The scipy.stats module provides probability distributions, descriptive statistics, and hypothesis tests on NumPy arrays—essential for data science after Pandas cleaning.
What scipy.stats offers
- rv_continuous / rv_discrete — distribution objects with pdf, cdf, ppf, rvs
- describe, tstd, skew, kurtosis — descriptive summaries
- ttest_ind, mannwhitneyu, chi2_contingency — hypothesis tests
- pearsonr, spearmanr — correlation coefficients
Distribution object pattern
import numpy as np
from scipy import stats
dist = stats.norm(loc=0, scale=1)
print('pdf(0):', dist.pdf(0))
print('cdf(1.96):', dist.cdf(1.96))
print('sample:', dist.rvs(size=5, random_state=0))
Arrays in, results out
Pass 1D NumPy arrays of observations.
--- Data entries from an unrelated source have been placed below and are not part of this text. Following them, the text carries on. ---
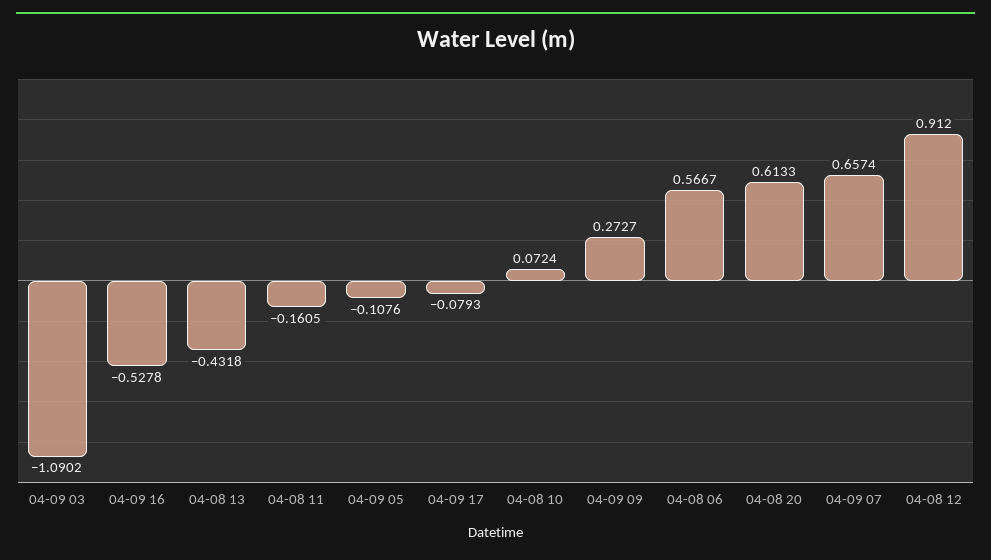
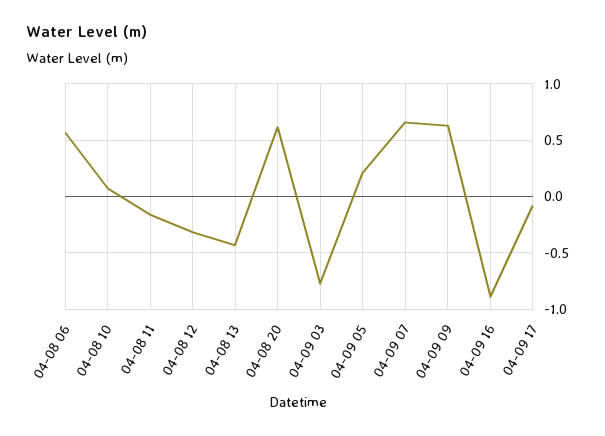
  {
-   "04-09 03": -1.0902,
+   "04-09 03": -0.8,
-   "04-09 16": -0.5278,
+   "04-09 16": -0.9,
    "04-08 13": -0.4318,
    "04-08 11": -0.1605,
-   "04-09 05": -0.1076,
+   "04-09 05": 0.2,
    "04-09 17": -0.0793,
    "04-08 10": 0.0724,
-   "04-09 09": 0.2727,
+   "04-09 09": 0.6,
    "04-08 06": 0.5667,
    "04-08 20": 0.6133,
    "04-09 07": 0.6574,
-   "04-08 12": 0.912
+   "04-08 12": -0.3
  }

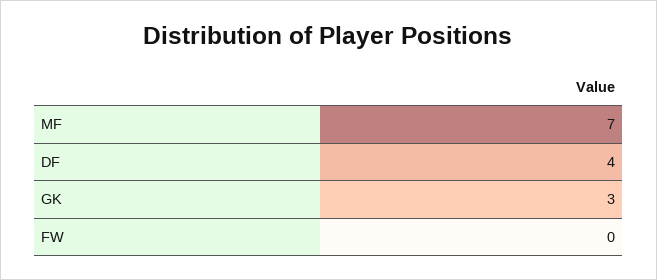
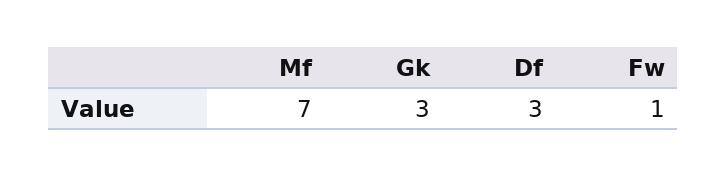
  {
    "MF": 7,
-   "DF": 4,
+   "DF": 3,
    "GK": 3,
-   "FW": 0
+   "FW": 1
  }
Most tests return a result object with statistic and pvalue attributes you log or report in notebooks.
Important interview questions and answers
- Q: stats vs np.mean?
A: NumPy aggregates; stats adds distributions, tests, and standardized inference helpers. - Q: rvs meaning?
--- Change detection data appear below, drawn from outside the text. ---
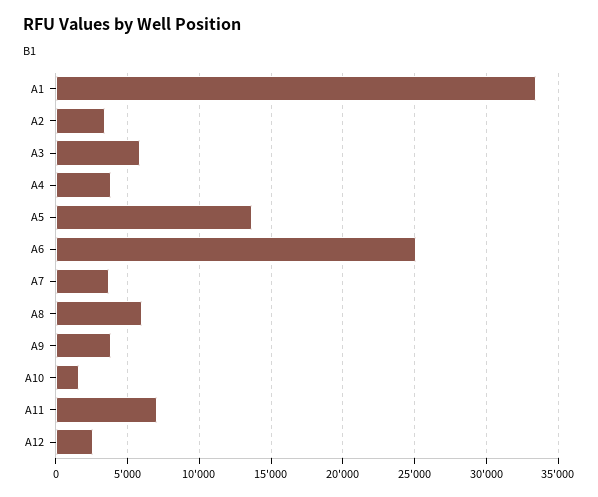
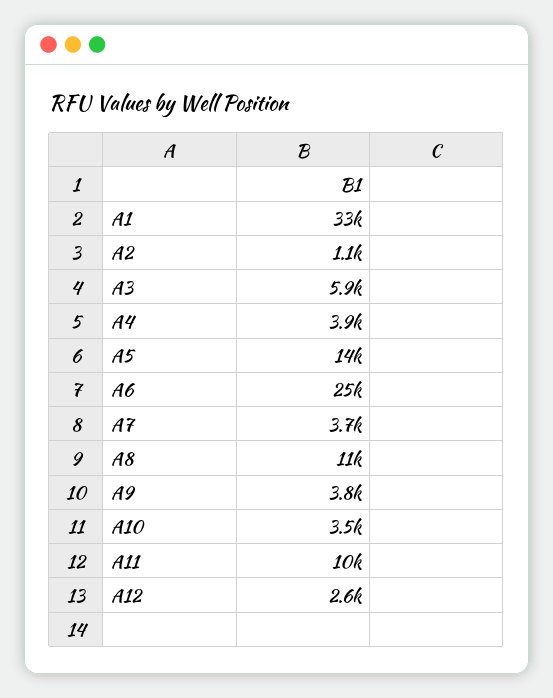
  {
    "A1": 33000,
-   "A2": 3500,
+   "A2": 1100,
    "A3": 5900,
    "A4": 3900,
    "A5": 14000,
    "A6": 25000,
    "A7": 3700,
-   "A8": 6000,
+   "A8": 11000,
    "A9": 3800,
-   "A10": 1500,
+   "A10": 3500,
-   "A11": 7000,
+   "A11": 10000,
    "A12": 2600
  }

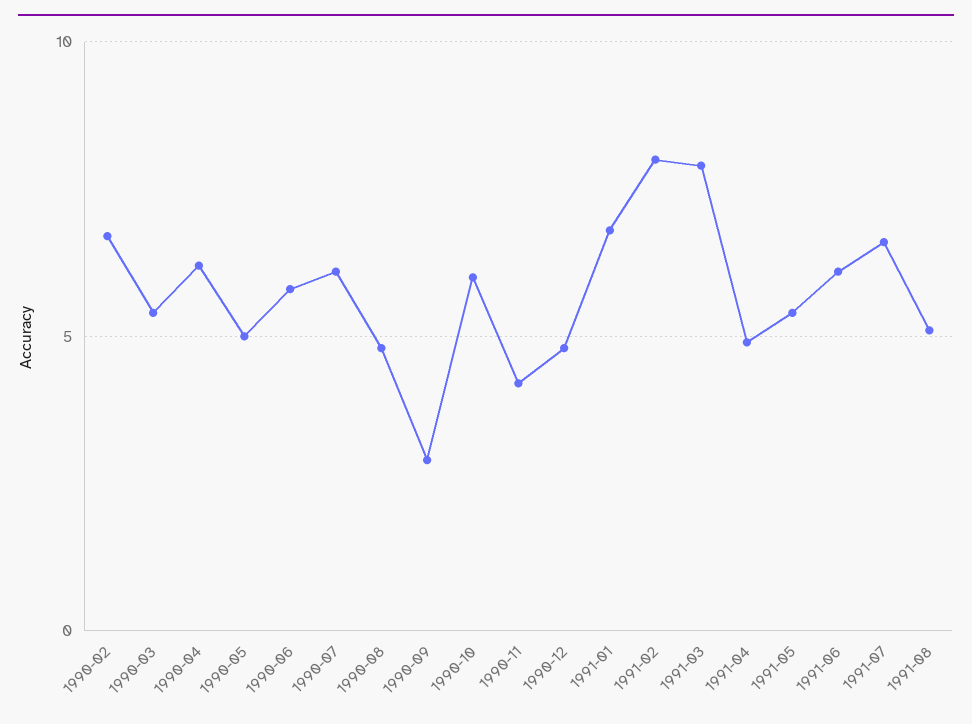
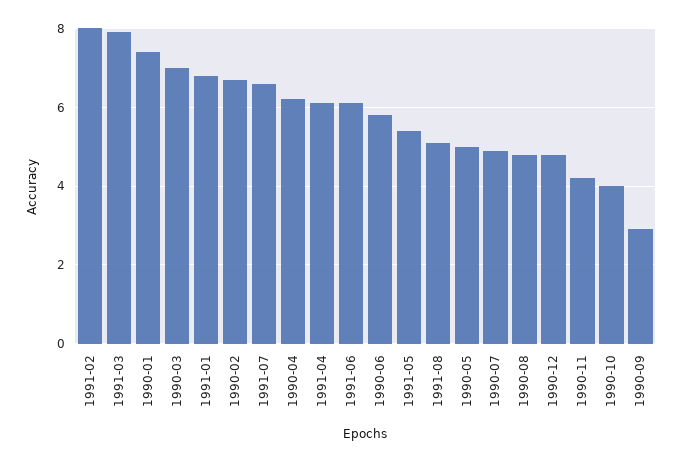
  {
    "1990-02": 6.5,
-   "1990-03": 5.5,
+   "1990-03": 7,
    "1990-04": 6,
    "1990-05": 5,
    "1990-06": 6,
-   "1990-07": 6,
+   "1990-07": 5,
    "1990-08": 5,
    "1990-09": 3,
-   "1990-10": 6,
+   "1990-10": 4,
    "1990-11": 4,
    "1990-12": 5,
    "1991-01": 7,
    "1991-02": 8,
    "1991-03": 8,
-   "1991-04": 5,
+   "1991-04": 6,
    "1991-05": 5.5,
    "1991-06": 6,
    "1991-07": 6.5,
-   "1991-08": 5
+   "1991-08": 5,
+   "1990-01": 7.5
  }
A: Random variates—draw samples from the distribution.
Self-check
- What four capabilities does scipy.stats provide?
- Name three methods on a distribution object.
Tip: Distribution objects share pdf/cdf/ppf/rvs—learn one family, know them all.
Interview prep
- Distribution object?
pdf/cdf/ppf/rvs for simulation and inference.
- Test output?
Result with statistic and pvalue—log both in production.